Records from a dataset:
──────────
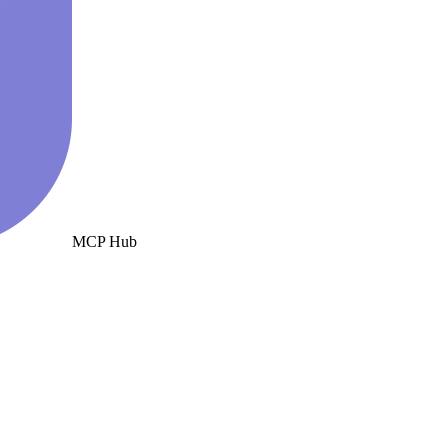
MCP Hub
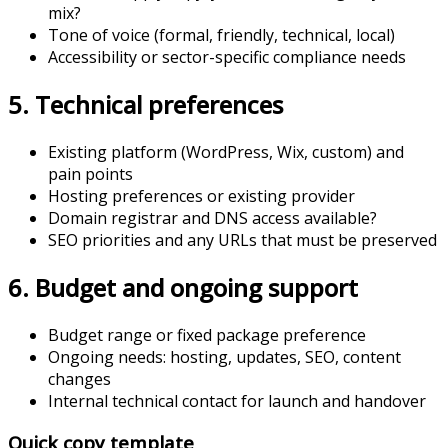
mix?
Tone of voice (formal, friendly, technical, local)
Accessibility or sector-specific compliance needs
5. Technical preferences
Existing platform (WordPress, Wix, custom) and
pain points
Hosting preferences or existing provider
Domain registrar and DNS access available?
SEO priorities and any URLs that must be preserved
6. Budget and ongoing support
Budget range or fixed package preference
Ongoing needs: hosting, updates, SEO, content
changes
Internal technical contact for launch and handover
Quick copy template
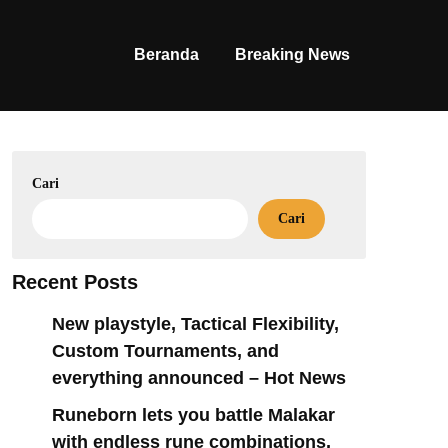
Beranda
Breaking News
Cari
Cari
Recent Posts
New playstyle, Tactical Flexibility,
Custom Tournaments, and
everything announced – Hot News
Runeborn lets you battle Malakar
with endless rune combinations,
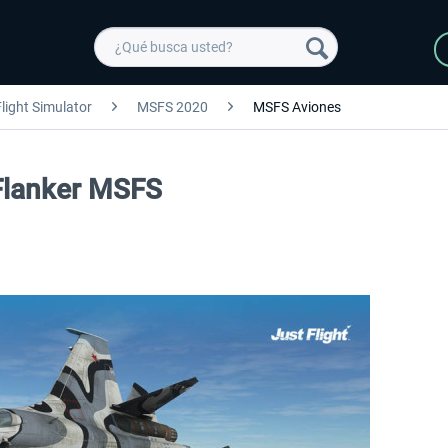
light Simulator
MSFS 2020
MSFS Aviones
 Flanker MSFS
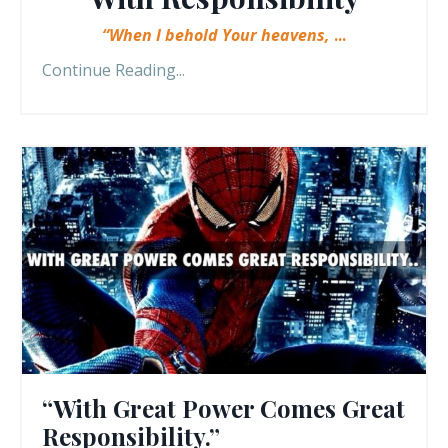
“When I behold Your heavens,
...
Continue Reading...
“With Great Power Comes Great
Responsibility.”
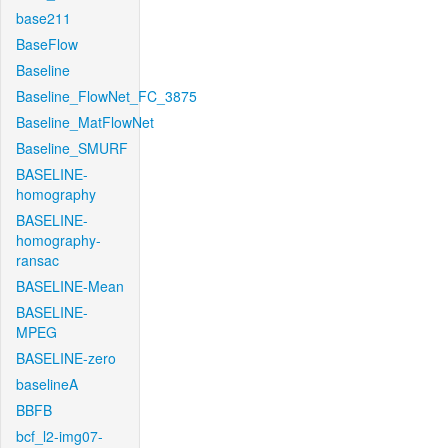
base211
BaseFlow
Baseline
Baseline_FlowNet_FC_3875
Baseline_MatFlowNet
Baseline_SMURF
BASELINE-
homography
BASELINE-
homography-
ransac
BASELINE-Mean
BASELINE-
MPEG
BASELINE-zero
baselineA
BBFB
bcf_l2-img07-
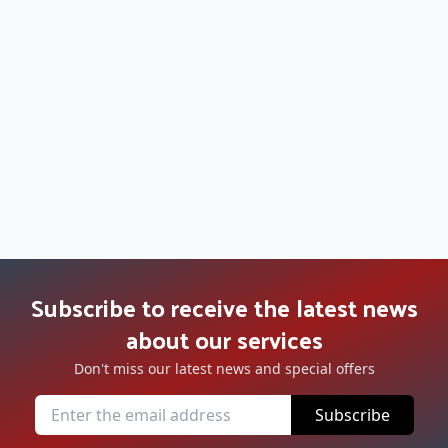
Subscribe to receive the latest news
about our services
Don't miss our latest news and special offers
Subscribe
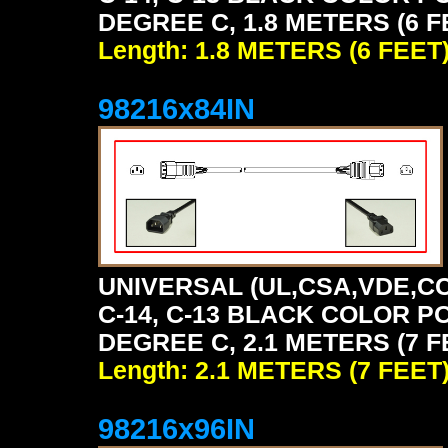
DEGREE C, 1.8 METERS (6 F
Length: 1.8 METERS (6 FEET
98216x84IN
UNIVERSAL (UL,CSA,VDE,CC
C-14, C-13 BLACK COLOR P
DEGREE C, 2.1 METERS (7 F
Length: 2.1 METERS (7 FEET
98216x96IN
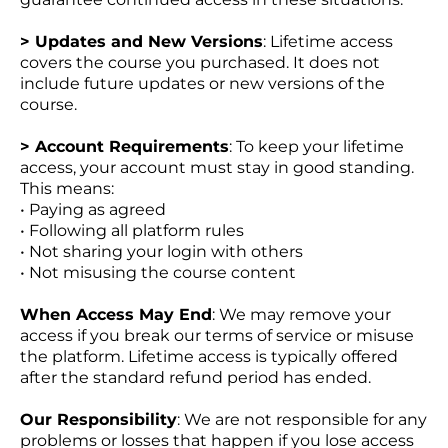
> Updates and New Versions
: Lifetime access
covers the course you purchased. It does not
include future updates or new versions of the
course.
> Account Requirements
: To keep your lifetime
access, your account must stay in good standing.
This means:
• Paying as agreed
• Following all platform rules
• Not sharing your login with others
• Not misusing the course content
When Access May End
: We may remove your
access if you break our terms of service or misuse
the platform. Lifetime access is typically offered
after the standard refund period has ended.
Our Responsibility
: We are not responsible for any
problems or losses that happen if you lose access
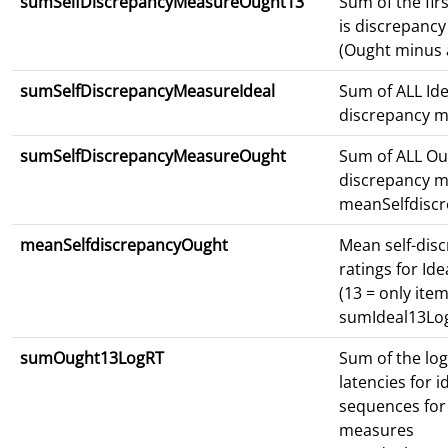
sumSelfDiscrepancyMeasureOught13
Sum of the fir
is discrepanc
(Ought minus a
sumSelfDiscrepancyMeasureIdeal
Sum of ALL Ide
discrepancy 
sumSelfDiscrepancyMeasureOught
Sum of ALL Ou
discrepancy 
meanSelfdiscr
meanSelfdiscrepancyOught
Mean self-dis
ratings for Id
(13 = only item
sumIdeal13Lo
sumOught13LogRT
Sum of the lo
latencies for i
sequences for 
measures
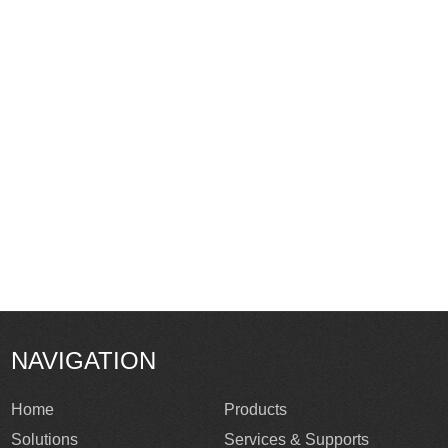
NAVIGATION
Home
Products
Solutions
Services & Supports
──────────
Provide an exact copy of only the lines from the beginning of the entries through the line containing "Runeborn lets you battle Malakar", both ends included, with no pictures.

**Output for this task**.
MCP Hub
mix?
Tone of voice (formal, friendly, technical, local)
Accessibility or sector-specific compliance needs
5. Technical preferences
Existing platform (WordPress, Wix, custom) and
pain points
Hosting preferences or existing provider
Domain registrar and DNS access available?
SEO priorities and any URLs that must be preserved
6. Budget and ongoing support
Budget range or fixed package preference
Ongoing needs: hosting, updates, SEO, content
changes
Internal technical contact for launch and handover
Quick copy template
Beranda
Breaking News
Cari
Cari
Recent Posts
New playstyle, Tactical Flexibility,
Custom Tournaments, and
everything announced – Hot News
Runeborn lets you battle Malakar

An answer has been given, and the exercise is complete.